I got over my Grand Funk thing as they started to become a pop song machine. Actually, it was a little before that; on the LP Survival, the only good songs were the two covers of contemporary songs.

The James Gang, however, ruled. There was something to be said for hard rock that a kid could aspire to play, and at the same time look up to. Rides Again is still a favorite. I hadn’t had a copy in years but right after I moved back to Austin in 2004 and bought a half-stack tube amp, I got a copy and discovered that I could still play it like I had been practicing daily on it for weeks! Yeah, that probably means it is fairly simple, but the songs are great, and the tone on the electric tunes is HEAVY. The slide solo during “The Bomber” medley is the sound of pot smoking! And when I bought that CD all those years later, I realized that the echo on the song “Asshtonpark” had greatly influenced my guitar playing in Miracle Room without even knowing it!

The James Gang was my first rock concert. I was psyched; Live In Concert had just been released and I had my hopes up. The opening band was a trio of long hairs called Bang; I didn’t know any of their songs, but I liked the persistence of their sludginess. Imagine my dismay, however, when The James Gang came out on stage and weren’t the band I was expecting. First, there were four of them, and I knew TJG as a trio.
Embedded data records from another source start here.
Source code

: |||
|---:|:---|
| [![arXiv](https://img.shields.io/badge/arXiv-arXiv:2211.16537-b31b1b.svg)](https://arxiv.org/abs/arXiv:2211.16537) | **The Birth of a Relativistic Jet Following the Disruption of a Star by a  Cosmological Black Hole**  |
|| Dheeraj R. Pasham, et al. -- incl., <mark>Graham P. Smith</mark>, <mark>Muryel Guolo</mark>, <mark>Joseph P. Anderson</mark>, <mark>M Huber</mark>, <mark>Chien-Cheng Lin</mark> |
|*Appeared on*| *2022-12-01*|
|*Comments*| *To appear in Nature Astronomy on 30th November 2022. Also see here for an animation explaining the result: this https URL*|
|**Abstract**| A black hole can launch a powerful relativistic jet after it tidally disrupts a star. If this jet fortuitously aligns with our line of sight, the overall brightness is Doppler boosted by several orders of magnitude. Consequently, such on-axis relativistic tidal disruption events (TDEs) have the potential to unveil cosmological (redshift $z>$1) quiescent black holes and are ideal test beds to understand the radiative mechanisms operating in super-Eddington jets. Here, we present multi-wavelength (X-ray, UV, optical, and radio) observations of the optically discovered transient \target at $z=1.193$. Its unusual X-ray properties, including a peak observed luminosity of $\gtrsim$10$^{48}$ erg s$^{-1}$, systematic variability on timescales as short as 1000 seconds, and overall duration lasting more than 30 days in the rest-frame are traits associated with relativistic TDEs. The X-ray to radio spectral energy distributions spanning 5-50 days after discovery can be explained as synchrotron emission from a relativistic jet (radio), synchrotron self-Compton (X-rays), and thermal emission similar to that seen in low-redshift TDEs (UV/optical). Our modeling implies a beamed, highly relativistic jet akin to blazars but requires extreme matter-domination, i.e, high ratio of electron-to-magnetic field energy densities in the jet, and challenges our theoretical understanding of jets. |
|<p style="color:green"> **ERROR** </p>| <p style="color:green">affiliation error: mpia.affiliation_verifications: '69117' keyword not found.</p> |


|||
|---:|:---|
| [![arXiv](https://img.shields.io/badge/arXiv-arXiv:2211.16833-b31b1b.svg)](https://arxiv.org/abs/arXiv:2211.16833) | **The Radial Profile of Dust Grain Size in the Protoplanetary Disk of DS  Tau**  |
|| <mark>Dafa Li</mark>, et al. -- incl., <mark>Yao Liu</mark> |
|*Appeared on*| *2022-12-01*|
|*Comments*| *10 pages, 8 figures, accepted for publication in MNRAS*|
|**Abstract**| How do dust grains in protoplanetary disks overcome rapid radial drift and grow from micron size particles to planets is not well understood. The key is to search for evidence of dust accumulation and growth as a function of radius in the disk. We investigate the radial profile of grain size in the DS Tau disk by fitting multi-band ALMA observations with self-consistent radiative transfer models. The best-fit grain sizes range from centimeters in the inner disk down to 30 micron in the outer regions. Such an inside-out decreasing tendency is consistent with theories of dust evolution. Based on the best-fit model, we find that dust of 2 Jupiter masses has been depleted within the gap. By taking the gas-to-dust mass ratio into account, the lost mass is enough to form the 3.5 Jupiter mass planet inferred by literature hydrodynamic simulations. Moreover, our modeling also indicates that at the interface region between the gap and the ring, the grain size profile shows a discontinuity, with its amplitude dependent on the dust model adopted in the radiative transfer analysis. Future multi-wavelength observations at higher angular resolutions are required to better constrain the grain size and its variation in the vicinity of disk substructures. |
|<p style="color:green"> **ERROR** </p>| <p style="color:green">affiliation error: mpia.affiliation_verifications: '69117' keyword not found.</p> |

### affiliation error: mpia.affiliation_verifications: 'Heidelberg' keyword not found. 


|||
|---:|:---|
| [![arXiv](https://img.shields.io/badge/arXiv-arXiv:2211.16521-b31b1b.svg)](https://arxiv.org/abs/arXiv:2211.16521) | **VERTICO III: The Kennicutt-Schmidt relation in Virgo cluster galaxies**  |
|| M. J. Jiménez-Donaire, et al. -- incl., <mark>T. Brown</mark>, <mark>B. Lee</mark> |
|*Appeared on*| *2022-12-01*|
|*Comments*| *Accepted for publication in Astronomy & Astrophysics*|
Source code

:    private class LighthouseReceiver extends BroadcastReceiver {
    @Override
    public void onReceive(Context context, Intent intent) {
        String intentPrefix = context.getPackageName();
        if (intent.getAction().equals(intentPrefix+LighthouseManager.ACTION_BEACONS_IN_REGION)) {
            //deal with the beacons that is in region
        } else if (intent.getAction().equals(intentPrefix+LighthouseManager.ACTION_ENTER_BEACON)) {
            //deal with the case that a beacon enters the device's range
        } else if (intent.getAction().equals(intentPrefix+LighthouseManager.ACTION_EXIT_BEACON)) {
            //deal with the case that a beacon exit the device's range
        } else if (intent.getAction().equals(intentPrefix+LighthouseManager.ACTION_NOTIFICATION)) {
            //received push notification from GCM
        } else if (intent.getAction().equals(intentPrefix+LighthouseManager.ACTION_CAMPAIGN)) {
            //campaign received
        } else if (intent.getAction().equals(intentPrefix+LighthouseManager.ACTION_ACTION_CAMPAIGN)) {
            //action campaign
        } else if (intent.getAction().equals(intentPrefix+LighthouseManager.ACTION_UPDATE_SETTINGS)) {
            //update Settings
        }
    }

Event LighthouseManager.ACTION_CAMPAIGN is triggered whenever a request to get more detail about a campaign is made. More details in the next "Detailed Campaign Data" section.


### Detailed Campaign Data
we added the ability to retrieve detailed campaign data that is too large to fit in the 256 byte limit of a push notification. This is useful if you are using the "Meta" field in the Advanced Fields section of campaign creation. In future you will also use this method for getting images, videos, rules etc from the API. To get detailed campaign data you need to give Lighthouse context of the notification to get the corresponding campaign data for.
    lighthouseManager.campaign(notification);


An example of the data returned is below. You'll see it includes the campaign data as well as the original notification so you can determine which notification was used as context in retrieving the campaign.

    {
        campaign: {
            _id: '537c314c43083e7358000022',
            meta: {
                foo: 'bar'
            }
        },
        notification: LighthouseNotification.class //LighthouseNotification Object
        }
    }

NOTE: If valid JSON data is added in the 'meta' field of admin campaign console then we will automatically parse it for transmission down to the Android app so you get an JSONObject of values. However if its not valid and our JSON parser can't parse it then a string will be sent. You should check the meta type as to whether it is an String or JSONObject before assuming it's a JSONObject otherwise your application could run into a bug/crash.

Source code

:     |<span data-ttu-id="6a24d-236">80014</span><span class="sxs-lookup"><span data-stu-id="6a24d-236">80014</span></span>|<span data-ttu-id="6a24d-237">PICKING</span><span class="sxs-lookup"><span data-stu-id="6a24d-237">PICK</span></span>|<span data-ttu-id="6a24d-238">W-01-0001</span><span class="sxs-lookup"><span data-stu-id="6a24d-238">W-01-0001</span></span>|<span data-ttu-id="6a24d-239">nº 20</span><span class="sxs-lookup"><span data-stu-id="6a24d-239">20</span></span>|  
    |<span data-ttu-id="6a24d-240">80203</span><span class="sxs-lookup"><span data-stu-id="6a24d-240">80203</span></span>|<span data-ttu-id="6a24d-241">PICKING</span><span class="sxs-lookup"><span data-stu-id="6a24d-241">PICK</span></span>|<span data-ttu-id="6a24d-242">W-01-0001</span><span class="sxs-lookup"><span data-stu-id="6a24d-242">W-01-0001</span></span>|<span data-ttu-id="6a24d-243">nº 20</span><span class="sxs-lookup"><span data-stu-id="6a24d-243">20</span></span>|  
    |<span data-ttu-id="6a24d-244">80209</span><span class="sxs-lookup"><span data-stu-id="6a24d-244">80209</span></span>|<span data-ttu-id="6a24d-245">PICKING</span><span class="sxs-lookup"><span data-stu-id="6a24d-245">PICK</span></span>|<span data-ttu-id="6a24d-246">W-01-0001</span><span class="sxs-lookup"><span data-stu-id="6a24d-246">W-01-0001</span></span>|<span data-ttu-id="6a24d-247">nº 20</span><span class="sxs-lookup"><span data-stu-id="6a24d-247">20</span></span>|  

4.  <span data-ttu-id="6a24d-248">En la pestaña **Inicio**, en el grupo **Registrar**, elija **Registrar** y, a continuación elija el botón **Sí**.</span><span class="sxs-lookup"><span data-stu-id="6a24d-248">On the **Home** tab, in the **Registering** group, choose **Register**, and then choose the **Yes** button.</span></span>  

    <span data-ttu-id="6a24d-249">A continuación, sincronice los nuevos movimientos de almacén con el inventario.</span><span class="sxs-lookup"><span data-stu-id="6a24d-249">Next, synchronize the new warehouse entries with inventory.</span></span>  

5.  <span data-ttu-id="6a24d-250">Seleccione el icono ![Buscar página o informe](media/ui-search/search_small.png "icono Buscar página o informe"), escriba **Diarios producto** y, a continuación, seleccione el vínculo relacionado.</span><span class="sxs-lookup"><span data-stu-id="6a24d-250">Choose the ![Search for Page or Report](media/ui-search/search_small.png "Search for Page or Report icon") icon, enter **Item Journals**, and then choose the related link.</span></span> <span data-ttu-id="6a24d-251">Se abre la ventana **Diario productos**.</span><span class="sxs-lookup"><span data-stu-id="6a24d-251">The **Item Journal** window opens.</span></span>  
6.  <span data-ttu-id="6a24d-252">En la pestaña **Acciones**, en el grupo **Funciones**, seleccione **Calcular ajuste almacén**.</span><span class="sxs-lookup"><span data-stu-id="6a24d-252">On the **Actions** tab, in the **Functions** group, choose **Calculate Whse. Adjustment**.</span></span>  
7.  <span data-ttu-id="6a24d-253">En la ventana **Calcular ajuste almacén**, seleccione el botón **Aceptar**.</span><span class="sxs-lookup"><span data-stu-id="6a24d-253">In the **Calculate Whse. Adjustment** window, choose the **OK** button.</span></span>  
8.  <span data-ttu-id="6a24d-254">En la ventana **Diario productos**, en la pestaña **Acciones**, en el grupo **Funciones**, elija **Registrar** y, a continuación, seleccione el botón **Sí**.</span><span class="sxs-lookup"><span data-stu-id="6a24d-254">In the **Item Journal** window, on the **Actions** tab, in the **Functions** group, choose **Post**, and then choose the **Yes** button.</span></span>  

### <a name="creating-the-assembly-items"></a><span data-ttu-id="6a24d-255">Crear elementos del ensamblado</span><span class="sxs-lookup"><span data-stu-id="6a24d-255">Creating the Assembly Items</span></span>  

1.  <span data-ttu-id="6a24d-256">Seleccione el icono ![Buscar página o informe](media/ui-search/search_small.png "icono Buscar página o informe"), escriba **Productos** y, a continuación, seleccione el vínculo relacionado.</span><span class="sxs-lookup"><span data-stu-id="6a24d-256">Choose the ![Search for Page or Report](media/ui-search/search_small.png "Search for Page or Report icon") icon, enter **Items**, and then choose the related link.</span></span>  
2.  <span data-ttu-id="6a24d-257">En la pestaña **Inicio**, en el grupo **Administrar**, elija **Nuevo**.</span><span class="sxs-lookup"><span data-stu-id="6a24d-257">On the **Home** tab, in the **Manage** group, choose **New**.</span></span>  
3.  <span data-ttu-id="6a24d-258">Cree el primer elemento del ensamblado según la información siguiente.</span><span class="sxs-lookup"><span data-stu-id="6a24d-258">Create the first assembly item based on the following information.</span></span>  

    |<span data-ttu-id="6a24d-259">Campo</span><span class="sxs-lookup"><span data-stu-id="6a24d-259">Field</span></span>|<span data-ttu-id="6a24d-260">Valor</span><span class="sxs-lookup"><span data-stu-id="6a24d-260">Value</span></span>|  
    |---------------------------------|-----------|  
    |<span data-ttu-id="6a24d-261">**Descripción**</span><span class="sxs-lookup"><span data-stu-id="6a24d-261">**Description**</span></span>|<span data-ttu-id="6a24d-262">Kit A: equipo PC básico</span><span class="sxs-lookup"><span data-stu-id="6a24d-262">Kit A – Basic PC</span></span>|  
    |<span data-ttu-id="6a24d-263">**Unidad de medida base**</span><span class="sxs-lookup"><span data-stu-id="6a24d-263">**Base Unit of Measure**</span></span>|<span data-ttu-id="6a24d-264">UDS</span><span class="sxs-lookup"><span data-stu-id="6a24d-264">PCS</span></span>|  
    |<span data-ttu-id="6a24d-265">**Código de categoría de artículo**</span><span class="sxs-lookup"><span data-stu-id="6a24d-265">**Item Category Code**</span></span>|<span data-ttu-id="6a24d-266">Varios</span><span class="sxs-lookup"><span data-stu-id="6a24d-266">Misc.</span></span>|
I thought that maybe they had just added a vocalist to allow Joe Walsh to play more guitar, but no, that wasn’t Joe Walsh playing at all. And they weren’t doing ANY songs that I recognized. It turned out that Joe Walsh had left the band, but this was before Tommy Bolin had joined too, so it was not memorable. Except for the fact that I had been to my first rock concert, where the seating at Will Rogers’ Auditorium was “festival style” (meaning no seats), and I had smelled marijuana for the first time and passed my first joint, though not toking (yet).